Tokenizing Text

ODict includes a built-in NLP tokenizer that segments text into words and automatically matches each token against dictionary entries. This is especially useful for languages without whitespace-delimited words (Chinese, Japanese, Korean, Thai, Khmer) as well as compound-word languages (German, Swedish).

Supported languages

Language family	Languages	Tokenizer
Chinese	Simplified & Traditional Chinese	jieba
Japanese	Japanese	Lindera (UniDic)
Korean	Korean	Lindera (KoDic)
Thai	Thai	ICU-based
Khmer	Khmer	ICU-based
Germanic	German, Swedish	Compound word splitting
Latin-script	English, French, Spanish, etc.	Unicode word boundaries

Basic tokenization

use odict::{OpenDictionary, tokenize::TokenizeOptions};

fn main() -> odict::Result<()> {
  let file = OpenDictionary::from_path("my-dictionary.odict")?;
  let dict = file.contents()?;

  let tokens = dict.tokenize(
      "the cat ran",
      TokenizeOptions::default(),
  )?;

  for token in &tokens {
      println!("'{}' ({} entries found)",
          token.lemma,
          token.entries.len()
      );
  }

  Ok(())
}

from theopendictionary import OpenDictionary

dictionary = OpenDictionary("<dictionary>...</dictionary>")

tokens = dictionary.tokenize("the cat ran")

for token in tokens:
    print(f"'{token.lemma}' ({len(token.entries)} entries found)")

import { OpenDictionary } from "@odict/node";

const dictionary = await OpenDictionary.load("./my-dictionary.odict");

const tokens = dictionary.tokenize("the cat ran");

for (const token of tokens) {
  console.log(`'${token.lemma}' (${token.entries.length} entries found)`);
}

Chinese text tokenization

For Chinese (and other CJK languages), ODict automatically detects the script and uses the appropriate segmenter.

let tokens = dict.tokenize("你好世界", TokenizeOptions::default())?;

for token in &tokens {
    println!("Lemma: {}, Script: {:?}, Language: {:?}",
        token.lemma,
        token.script.name(),
        token.language.as_ref().map(|l| l.code())

**Supplied data**

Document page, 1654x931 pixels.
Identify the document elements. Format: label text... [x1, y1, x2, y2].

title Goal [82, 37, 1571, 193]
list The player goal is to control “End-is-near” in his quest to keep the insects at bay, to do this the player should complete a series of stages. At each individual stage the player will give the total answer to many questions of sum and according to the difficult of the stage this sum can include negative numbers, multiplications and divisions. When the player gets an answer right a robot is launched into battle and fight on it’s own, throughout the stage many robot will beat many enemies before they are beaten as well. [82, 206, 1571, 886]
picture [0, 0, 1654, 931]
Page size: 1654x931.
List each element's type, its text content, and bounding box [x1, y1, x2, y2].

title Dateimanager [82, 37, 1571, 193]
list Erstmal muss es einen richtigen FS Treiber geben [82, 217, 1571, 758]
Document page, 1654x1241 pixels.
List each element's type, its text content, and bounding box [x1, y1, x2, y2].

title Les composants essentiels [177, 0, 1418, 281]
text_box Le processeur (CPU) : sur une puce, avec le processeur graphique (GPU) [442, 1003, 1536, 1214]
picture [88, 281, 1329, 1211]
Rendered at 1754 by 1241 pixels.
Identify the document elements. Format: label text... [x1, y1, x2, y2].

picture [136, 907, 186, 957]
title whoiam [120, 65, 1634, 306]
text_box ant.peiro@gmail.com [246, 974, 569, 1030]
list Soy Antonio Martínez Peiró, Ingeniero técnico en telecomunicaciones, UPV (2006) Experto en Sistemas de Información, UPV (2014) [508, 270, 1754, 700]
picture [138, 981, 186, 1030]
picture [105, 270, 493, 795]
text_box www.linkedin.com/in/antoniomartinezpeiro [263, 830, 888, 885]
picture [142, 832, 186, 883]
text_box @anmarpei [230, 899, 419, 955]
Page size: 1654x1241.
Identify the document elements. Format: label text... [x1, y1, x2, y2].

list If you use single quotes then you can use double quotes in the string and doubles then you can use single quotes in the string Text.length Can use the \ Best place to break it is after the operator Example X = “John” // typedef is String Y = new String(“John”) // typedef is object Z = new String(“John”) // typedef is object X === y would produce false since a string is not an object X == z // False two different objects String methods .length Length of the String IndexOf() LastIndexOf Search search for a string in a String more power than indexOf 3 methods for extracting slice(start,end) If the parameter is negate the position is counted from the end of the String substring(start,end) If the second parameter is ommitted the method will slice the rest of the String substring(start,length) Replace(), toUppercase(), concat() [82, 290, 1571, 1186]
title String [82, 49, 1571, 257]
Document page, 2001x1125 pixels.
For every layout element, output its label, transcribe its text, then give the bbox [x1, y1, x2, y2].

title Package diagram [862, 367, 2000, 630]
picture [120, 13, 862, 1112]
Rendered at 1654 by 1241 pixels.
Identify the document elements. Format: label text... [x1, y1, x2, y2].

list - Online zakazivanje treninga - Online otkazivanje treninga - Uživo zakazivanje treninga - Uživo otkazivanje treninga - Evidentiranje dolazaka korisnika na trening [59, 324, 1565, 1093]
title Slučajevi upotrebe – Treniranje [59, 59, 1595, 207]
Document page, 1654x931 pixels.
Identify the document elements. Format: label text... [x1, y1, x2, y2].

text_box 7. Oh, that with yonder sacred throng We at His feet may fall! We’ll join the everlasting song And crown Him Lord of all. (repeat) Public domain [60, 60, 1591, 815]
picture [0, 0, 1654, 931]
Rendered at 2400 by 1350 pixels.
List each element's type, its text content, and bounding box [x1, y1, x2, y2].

**Objectives**
1) Reproduce the ODict tokenizing page between "Tokenizing Text" and "languages (German, Swedish).", inclusive, changing "segments" to "splits".
2) Render this sentence from the ODict tokenizing page in Spanish: "For Chinese (and other CJK languages), ODict automatically detects the script and uses the appropriate segmenter."
3) According to the ODict tokenizing page, which tokenizer handles Korean?

**Expected results**
1)
Tokenizing Text

ODict includes a built-in NLP tokenizer that splits text into words and automatically matches each token against dictionary entries. This is especially useful for languages without whitespace-delimited words (Chinese, Japanese, Korean, Thai, Khmer) as well as compound-word languages (German, Swedish).

2) Para el chino (y otros idiomas CJK), ODict detecta automáticamente la escritura y utiliza el segmentador adecuado.

3) Lindera (KoDic)